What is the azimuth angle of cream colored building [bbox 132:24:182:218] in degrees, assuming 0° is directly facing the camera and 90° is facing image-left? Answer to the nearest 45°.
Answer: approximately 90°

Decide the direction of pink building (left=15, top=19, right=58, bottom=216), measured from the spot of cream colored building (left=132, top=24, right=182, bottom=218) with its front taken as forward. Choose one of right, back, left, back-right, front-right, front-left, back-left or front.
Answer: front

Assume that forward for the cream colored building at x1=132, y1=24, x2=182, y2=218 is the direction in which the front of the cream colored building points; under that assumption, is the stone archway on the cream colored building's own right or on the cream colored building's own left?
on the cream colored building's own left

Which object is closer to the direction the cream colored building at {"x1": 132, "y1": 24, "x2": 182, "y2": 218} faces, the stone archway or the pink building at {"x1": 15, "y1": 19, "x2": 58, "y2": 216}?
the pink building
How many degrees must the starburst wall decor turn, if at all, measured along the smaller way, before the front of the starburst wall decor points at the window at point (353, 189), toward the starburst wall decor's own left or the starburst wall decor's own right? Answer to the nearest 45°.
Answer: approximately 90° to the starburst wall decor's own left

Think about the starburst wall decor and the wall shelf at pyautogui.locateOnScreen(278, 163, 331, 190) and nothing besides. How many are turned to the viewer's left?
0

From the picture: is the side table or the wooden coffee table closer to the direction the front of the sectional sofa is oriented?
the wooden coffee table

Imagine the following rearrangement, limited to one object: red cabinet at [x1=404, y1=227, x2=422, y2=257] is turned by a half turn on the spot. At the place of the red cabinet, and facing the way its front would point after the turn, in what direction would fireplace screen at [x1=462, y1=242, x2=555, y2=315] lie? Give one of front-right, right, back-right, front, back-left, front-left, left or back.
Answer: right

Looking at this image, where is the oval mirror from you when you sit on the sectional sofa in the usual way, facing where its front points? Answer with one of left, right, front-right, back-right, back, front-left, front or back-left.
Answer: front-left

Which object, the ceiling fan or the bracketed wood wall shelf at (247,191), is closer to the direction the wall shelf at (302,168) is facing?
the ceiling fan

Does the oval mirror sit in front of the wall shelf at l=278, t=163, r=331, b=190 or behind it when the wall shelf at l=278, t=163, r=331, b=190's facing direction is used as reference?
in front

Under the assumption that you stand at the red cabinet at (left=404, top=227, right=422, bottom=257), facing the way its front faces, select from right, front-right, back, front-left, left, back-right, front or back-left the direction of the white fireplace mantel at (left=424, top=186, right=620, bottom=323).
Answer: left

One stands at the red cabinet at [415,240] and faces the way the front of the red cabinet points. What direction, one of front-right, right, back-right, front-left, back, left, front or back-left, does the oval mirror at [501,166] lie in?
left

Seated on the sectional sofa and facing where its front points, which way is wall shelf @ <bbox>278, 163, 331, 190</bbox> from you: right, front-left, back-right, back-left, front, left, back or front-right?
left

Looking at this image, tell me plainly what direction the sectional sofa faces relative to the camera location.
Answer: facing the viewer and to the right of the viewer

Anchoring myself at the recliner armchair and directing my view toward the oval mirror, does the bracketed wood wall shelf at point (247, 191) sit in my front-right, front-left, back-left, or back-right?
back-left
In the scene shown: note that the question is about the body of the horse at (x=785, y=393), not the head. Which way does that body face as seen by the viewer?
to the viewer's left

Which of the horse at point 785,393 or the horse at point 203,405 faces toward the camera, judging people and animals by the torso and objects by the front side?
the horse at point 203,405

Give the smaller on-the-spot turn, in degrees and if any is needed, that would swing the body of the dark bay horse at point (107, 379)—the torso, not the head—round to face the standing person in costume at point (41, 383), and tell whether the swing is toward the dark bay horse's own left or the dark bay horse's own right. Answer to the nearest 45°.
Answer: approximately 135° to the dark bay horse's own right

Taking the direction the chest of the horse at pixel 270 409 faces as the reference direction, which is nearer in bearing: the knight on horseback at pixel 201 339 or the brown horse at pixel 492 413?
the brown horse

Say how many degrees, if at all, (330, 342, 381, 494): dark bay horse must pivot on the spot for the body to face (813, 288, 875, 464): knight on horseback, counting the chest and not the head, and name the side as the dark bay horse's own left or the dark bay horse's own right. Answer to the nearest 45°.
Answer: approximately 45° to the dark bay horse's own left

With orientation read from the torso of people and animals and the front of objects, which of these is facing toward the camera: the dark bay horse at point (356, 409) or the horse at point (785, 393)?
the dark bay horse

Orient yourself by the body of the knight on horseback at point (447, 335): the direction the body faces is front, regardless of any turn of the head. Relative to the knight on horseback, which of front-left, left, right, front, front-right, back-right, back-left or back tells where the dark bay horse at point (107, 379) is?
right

****************

**EXERCISE**
Copy the listing above word for word, with no changes.

**OUTPUT**
What is the azimuth angle of cream colored building [bbox 132:24:182:218] in degrees, assuming 0° is directly facing the camera and 90° is facing image-left? Answer to the nearest 45°.
Answer: approximately 90°

Decide the direction of pink building (left=15, top=19, right=58, bottom=216), measured from the spot of cream colored building (left=132, top=24, right=182, bottom=218) with its front taken as forward. Choose one of right, back, left, back-right, front-right, front-left, back-left or front.
Answer: front

Assume that forward for the cream colored building at x1=132, y1=24, x2=182, y2=218 is the direction in which the front of the cream colored building points; under that assumption, is the stone archway on the cream colored building's own right or on the cream colored building's own left?
on the cream colored building's own left

Which object is closer to the direction the cream colored building at {"x1": 132, "y1": 24, "x2": 182, "y2": 218} faces, the stone archway or the pink building at {"x1": 15, "y1": 19, "x2": 58, "y2": 216}?
the pink building
How many degrees must the starburst wall decor turn, if at all, measured along the smaller way, before the front of the starburst wall decor points at the window at point (353, 189), toward the starburst wall decor's own left or the starburst wall decor's own right? Answer to the nearest 45°.
Answer: approximately 90° to the starburst wall decor's own left

Think about the starburst wall decor and the wall shelf at pyautogui.locateOnScreen(278, 163, 331, 190) and nothing besides. How many are turned to the viewer's left?
0

From the picture: is the side table or the wooden coffee table closer to the direction the front of the sectional sofa is oriented?
the wooden coffee table

Imagine the following rearrangement, limited to one object: red cabinet at [x1=404, y1=227, x2=422, y2=257] is turned by a half turn on the spot. At the place of the red cabinet, and facing the way its front would point after the turn, in what direction would fireplace screen at [x1=462, y1=242, x2=555, y2=315] lie? Give one of front-right, right, back-right, front, back-left, front-left, left or back.
Answer: right

Looking at this image, where is the oval mirror from you when you sit on the sectional sofa in the usual way, facing where its front points? Answer with one of left, right, front-right, back-right, back, front-left, front or back-left.
Answer: front-left

Which object, the ceiling fan or the bracketed wood wall shelf at (247,191), is closer to the direction the wall shelf at (302,168) is facing?
the ceiling fan

Does the oval mirror sit in front of the wall shelf at l=278, t=163, r=331, b=190 or behind it when the wall shelf at l=278, t=163, r=331, b=190's facing direction is used as reference?
in front

Under the assumption that you stand at the red cabinet at (left=404, top=227, right=422, bottom=257), facing the way its front faces, select from right, front-right, back, front-left, left, back-right, front or back-left the direction of the white fireplace mantel at (left=424, top=186, right=620, bottom=323).
Answer: left

One stands at the red cabinet at [415,240] and faces the way the front of the red cabinet points. What direction, one of front-right, right, back-right, front-left, back, left, front or back-left, does the oval mirror at [501,166] lie in?
left

Seated on the sectional sofa and facing where its front points, which way is wall shelf @ <bbox>278, 163, 331, 190</bbox> from you: right, front-left, back-right, back-left, front, left, back or front-right?
left

Looking at this image, tell me plainly what direction the sectional sofa faces relative to the camera location.
Answer: facing the viewer and to the right of the viewer

Anchoring myself at the recliner armchair and directing my view toward the oval mirror, does the bracketed wood wall shelf at point (247, 191) sit in my front-right, front-left, back-left, or back-right?
back-left
In the scene shown: note that the question is about the body of the horse at (x=785, y=393), not the head. Which way does that body face as seen by the viewer?
to the viewer's left

Which of the horse at point 785,393 or the horse at point 203,405 faces toward the camera, judging people and animals by the torso and objects by the front side?
the horse at point 203,405

Give the smaller on-the-spot turn, in degrees and if any is needed, that would swing the body of the dark bay horse at point (107, 379)—the torso, not the head—round to face the standing person in costume at point (41, 383), and tell whether the swing is toward the dark bay horse's own left or the dark bay horse's own right. Answer to the nearest 45°.
Answer: approximately 135° to the dark bay horse's own right

Taking the direction the chest of the horse at pixel 270 409 faces as the reference direction, which is nearer in bearing: the knight on horseback at pixel 201 339 or the brown horse at pixel 492 413?
the brown horse

Say how many degrees, if at all, (330, 342, 381, 494): dark bay horse must pivot on the spot for the body to face (813, 288, 875, 464): knight on horseback, counting the chest and not the head, and name the side as the dark bay horse's own left or the dark bay horse's own right. Answer to the nearest 45°.
Answer: approximately 45° to the dark bay horse's own left

With orientation read from the torso of people and animals and the front of objects, which of these is facing toward the camera: the dark bay horse at point (356, 409) or the horse at point (785, 393)?
the dark bay horse

Orient yourself by the body of the knight on horseback at point (447, 335): the direction the body faces is front, regardless of any turn of the head. Relative to the knight on horseback, which of front-left, left, right, front, front-right, back-right, back-left or back tells where the dark bay horse at point (107, 379) is?
right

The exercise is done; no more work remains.